Crédit immobilier : les nouvelles règles expliquées par un spécialiste

Propos recueillis par Virginie Fauroux
Publié le 15 septembre 2021 à 18h12

Source : JT 13h Semaine

INTERVIEW - Si vous avez l'intention d'acheter un bien immobilier, sachez que les règles pour obtenir un crédit seront plus contraignantes à partir de janvier 2022. Ce qui pourrait pénaliser certains ménages. Un expert du crédit immobilier nous éclaire.

Le Haut Conseil à la stabilité financière (HCSF), qui associe entre autres le ministère de l'Économie et la Banque de France, a décidé de rendre plus contraignantes les règles d'octroi des crédits immobiliers, sous peine de sanctions. Ce qui sera effectif dès le 1er janvier 2022. 

Ces règles, dont les banques pouvaient jusqu'ici s'affranchir, comme on vous l'explique dans cet article, consistent en un taux d'effort - c'est-à-dire le montant total des dépenses liées à l'habitation rapporté aux revenus - de 35% maximum, une durée d'endettement de 27 ans au plus (25 ans avec la possibilité de différer de deux ans le début des remboursements) et la possibilité de déroger à ces critères pour 20% des crédits. Une nouvelle réglementation qui vise à freiner la spéculation immobilière découlant de taux historiquement bas, qui suscite des questions. Pour y répondre, LCI a sollicité Philippe Taboret, le directeur général adjoint de Cafpi, courtier en prêt immobilier.

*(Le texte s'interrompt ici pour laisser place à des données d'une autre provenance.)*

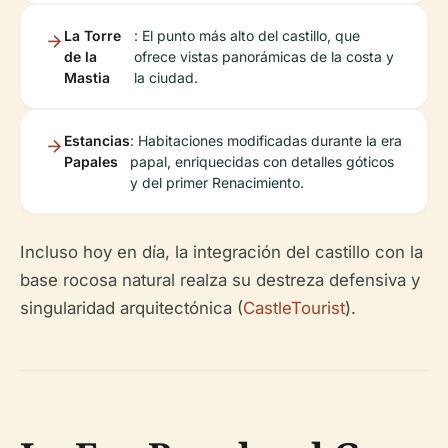
La Torre
: El punto más alto del castillo, que
de la
ofrece vistas panorámicas de la costa y
Mastia
la ciudad.
Estancias
: Habitaciones modificadas durante la era
Papales
papal, enriquecidas con detalles góticos
y del primer Renacimiento.
Incluso hoy en día, la integración del castillo con la
base rocosa natural realza su destreza defensiva y
singularidad arquitectónica (
CastleTourist
).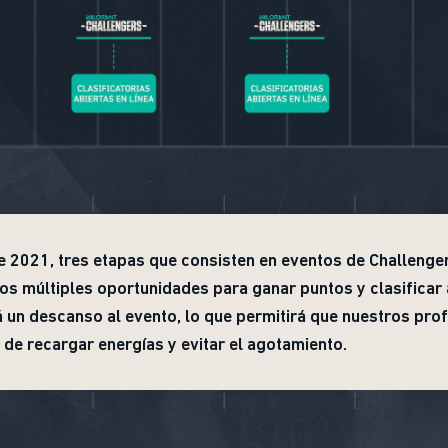
de 2021, tres etapas que consisten en eventos de Challenge
os múltiples oportunidades para ganar puntos y clasifica
 un descanso al evento, lo que permitirá que nuestros pro
 de recargar energías y evitar el agotamiento.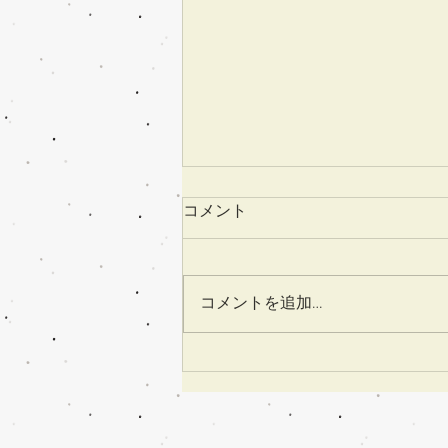
コメント
コメントを追加…
「北欧展2025」松坂屋静岡店
は11/20から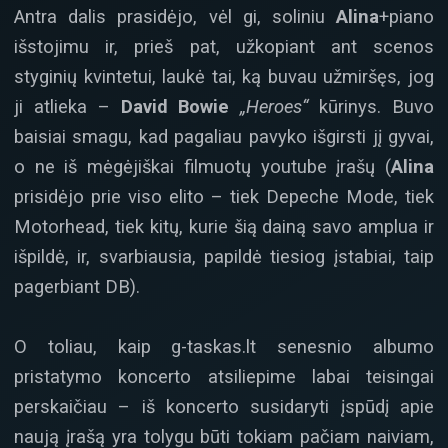
Antra dalis prasidėjo, vėl gi, soliniu
Alina
+piano
išstojimu ir, prieš pat, užkopiant ant scenos
styginių kvintetui, laukė tai, ką buvau užmiršęs, jog
ji atlieka –
David Bowie
„Heroes“
kūrinys. Buvo
baisiai smagu, kad pagaliau pavyko išgirsti jį gyvai,
o ne iš mėgėjiškai filmuotų youtube įrašų (
Alina
prisidėjo prie viso elito – tiek Depeche Mode, tiek
Motorhead, tiek kitų, kurie šią dainą savo amplua ir
išpildė, ir, svarbiausia, papildė tiesiog įstabiai, taip
pagerbiant DB).
O toliau, kaip g-taskas.lt senesnio albumo
pristatymo koncerto atsiliepime labai teisingai
perskaičiau – iš koncerto susidaryti įspūdį apie
naują įrašą yra tolygu būti tokiam pačiam naiviam,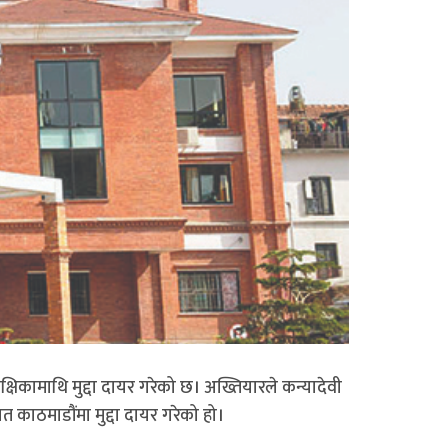
िकामाथि मुद्दा दायर गरेको छ। अख्तियारले कन्यादेवी
काठमाडौंमा मुद्दा दायर गरेको हो।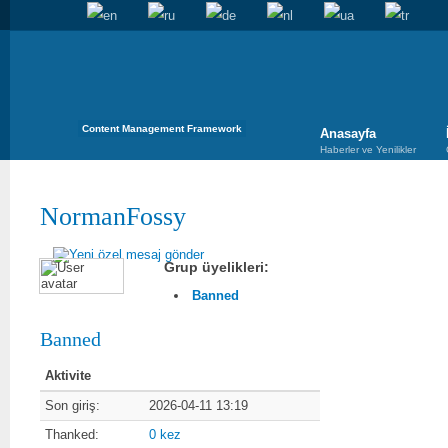
Content Management Framework
Anasayfa
Haberler ve Yenilikler
NormanFossy
Grup üyelikleri:
Banned
Banned
Aktivite
Son giriş:
2026-04-11 13:19
Thanked:
0 kez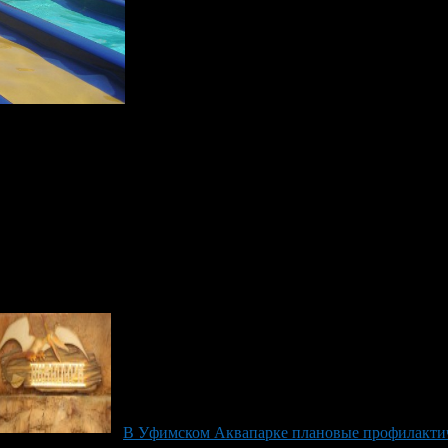
 на скорой из уфимского аквапарка, что расположен в ТРК «Пл
зговая травма, полученная при спуске с горки в аквапарке. Сл
ения причины смерти женщины. По результатам проверки будет п
В Уфимском Аквапарке плановые профилакти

Ces règles d'octroi des crédits immobiliers rendues contraignantes, est-ce une mauvaise nouvelle pour ceux qui prévoient d’acheter dans les mois à venir ?

Philippe Taboret : C'est effectivement une mauvaise nouvelle pour tous les ménages concernés par les restrictions de distribution de crédit que vont imposer ces critères aux banques. Pour autant, on voit bien que les banques sont obligées de déroger. Aujourd'hui face à un client, elles font une analyse de risque, que les banquiers savent bien faire puisqu'il n'y a pas de contentieux en France, et choisissent un client qui dépasse un peu les règles des 35% d'endettement, mais qui a les moyens de le faire pour d'autres raisons. À partir de janvier, ils ne pourront plus le faire, c'est ça la nuance, alors qu'ils avaient une intelligence, un savoir-faire, qu'ils ne pourront plus utiliser. Ce qui pose problème également, c’est de réduire à 25 ans la durée des prêts, alors que l'on était arrivé à des durées de 30 ans avec des taux bas. Cela va réduire la possibilité pour certains d'accéder à la propriété. 

Les jeunes, plus fragiles, car ils n'ont pas encore épargnés, vont être aussi impactés
Philippe Taboret

Quels types de ménages cela va-t-il pénaliser ? 

Cela va surtout concerner les primo-accédants les plus modestes qui vont sortir du cadre et pour lesquels les banques, qui avaient pour habitude de choisir leur clientèle à travers leur profil et leur solvabilité, ne pourront plus déroger aux règles du HCSF.

Les jeunes, plus fragiles, car ils n'ont pas encore épargnés, vont être aussi impactés. Selon mon analyse, cette décision, qui du côté de la Banque de France, vise à freiner les risques pour les emprunteurs, est aussi politique. Tous les gouvernements considèrent en effet que l'accès à la propriété est une chose de rentier qui n'est pas bonne. Ils préfèrent que les plus jeunes soient locataires pour être plus mobiles et pouvoir travailler n'importe où. Quand on est propriétaire, on fige aussi l'épargne dans un bien, ce qui n'est pas très bon pour l'économie. C'est un retour en arrière qui est déplorable. 

Est-ce qu’il faut acheter dès maintenant ?

Oui, évidemment, car si on a un projet, comme il sera plus dur à financer, il faudra épargner plus longtemps et repousser son achat d'autant. Sans compter que les prix ont flambé ces vingts dernières années. À moins qu'il y ait un retour en arrière au vu des dégâts que cela va causer. Les ménages pourront évidemment encore emprunter en 2022, mais avec des règles plus strictes et si jamais les taux remontent - ce qui risque d'arriver avec le retour de l'inflation -, eh bien cela va être encore plus difficile. Tout cela n'augure pas d'une reprise d'un marché immobilier qui marche bien en ce moment, mais qui avait besoin d'être soutenu.